* _Work instruction_
Your task is to gather the lines below that hold the string "ping".

(Supplied data begins)

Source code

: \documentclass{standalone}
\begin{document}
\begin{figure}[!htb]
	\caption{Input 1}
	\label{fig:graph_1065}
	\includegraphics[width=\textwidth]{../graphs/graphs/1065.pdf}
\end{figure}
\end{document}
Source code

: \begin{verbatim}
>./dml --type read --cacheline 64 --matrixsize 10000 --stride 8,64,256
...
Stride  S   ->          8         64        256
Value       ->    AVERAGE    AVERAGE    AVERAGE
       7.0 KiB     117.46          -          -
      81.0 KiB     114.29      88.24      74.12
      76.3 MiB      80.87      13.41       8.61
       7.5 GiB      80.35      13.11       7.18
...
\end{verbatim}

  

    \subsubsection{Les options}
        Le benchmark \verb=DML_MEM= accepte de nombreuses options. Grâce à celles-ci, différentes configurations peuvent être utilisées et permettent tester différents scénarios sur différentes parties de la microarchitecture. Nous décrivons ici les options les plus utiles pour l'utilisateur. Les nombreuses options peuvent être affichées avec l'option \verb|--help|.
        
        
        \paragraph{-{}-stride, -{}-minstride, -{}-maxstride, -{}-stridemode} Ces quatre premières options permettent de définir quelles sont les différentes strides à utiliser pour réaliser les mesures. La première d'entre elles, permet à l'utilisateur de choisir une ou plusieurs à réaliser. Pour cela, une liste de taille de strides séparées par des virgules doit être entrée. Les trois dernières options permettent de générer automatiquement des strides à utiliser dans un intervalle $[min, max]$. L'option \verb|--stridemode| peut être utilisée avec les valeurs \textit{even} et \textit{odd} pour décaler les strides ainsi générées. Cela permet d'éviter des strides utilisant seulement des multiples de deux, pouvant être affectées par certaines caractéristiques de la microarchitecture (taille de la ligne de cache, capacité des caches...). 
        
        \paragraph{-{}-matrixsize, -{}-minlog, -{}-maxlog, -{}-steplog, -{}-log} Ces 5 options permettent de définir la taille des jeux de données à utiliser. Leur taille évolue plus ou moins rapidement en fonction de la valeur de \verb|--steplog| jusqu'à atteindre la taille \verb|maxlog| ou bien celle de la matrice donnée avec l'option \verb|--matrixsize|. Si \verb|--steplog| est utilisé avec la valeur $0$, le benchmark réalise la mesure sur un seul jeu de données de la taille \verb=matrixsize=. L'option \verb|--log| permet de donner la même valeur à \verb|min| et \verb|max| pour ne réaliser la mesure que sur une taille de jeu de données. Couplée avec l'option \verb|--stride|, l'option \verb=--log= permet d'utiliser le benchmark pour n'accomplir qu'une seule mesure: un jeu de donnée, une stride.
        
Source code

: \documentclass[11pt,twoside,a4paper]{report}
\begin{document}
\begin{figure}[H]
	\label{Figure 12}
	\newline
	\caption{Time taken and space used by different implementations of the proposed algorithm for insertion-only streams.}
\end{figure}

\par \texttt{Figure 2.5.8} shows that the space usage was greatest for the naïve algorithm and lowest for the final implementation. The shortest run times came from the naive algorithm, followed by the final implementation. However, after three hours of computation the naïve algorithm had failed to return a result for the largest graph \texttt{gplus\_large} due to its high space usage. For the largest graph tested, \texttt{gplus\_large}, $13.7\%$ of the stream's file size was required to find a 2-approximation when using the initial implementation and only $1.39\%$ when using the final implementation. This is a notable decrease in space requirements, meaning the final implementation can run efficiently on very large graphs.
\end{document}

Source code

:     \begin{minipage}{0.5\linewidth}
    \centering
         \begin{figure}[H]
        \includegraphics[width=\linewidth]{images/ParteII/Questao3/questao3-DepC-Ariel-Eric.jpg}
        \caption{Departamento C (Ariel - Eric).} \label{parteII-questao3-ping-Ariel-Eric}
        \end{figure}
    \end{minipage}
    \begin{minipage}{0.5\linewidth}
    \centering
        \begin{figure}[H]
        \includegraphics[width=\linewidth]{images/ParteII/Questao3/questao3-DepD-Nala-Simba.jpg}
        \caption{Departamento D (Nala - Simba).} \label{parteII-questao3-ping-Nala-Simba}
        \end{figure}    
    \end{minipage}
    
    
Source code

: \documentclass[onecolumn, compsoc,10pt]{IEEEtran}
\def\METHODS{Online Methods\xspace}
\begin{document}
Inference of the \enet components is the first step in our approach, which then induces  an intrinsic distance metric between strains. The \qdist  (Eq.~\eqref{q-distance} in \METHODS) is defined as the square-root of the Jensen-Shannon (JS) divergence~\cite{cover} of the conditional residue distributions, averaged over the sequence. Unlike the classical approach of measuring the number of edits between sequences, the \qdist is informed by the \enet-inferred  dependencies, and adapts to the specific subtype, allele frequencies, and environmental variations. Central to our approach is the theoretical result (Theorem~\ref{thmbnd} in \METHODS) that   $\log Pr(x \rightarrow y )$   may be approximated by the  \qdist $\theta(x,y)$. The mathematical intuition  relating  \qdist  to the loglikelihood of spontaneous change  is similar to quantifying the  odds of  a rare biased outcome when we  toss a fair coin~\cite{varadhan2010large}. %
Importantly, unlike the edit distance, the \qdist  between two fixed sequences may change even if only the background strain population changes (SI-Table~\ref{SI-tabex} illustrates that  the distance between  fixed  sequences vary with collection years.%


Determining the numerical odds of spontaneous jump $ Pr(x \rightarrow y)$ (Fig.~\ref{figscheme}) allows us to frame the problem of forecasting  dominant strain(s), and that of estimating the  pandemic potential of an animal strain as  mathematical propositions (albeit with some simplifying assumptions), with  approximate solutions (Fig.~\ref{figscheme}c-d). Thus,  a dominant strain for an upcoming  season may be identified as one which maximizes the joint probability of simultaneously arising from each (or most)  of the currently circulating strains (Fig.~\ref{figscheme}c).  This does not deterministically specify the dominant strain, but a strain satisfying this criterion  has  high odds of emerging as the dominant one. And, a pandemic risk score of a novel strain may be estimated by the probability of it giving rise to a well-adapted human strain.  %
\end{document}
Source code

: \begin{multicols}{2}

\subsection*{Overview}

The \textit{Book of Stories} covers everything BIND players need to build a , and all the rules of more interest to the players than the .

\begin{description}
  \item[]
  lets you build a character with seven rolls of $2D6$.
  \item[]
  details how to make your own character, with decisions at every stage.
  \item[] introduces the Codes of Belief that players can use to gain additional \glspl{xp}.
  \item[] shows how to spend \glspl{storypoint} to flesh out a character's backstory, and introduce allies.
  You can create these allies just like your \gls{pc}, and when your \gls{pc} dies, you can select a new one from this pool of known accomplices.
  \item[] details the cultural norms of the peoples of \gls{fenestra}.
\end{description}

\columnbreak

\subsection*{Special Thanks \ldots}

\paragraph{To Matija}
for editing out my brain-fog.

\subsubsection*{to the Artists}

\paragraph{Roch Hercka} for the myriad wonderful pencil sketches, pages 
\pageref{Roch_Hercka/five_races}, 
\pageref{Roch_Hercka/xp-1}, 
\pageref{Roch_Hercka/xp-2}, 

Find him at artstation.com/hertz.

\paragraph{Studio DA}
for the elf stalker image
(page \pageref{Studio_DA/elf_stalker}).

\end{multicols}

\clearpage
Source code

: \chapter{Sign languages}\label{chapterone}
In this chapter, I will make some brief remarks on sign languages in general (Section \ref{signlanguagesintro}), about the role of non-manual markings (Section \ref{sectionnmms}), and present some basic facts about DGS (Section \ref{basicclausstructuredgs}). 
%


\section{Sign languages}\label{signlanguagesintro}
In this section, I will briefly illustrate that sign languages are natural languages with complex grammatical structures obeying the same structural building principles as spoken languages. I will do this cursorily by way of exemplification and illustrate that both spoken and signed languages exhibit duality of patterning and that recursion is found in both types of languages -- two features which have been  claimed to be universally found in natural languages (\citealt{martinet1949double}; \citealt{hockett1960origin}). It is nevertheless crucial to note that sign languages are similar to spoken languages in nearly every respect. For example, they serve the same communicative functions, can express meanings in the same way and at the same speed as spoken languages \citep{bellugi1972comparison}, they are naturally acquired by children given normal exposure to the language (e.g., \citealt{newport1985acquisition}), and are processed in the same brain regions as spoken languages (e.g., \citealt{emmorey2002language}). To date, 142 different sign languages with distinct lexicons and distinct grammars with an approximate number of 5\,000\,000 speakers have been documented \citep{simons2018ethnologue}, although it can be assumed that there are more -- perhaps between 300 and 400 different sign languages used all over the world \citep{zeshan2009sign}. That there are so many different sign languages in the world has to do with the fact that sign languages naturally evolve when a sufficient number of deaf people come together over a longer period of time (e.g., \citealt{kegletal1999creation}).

(Supplied data ends)

* _The answer_
        \caption{Departamento C (Ariel - Eric).} \label{parteII-questao3-ping-Ariel-Eric}
        \caption{Departamento D (Nala - Simba).} \label{parteII-questao3-ping-Nala-Simba}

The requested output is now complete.